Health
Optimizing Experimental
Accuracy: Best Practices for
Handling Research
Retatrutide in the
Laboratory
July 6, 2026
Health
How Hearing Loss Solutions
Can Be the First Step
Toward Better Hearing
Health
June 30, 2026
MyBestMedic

THE TASK
Can you render every line of the records above as a numbered list, leaving out any blank lines?

YOUR SOLUTION
1. Health
2. Optimizing Experimental
3. Accuracy: Best Practices for
4. Handling Research
5. Retatrutide in the
6. Laboratory
7. July 6, 2026
8. Health
9. How Hearing Loss Solutions
10. Can Be the First Step
11. Toward Better Hearing
12. Health
13. June 30, 2026
14. MyBestMedic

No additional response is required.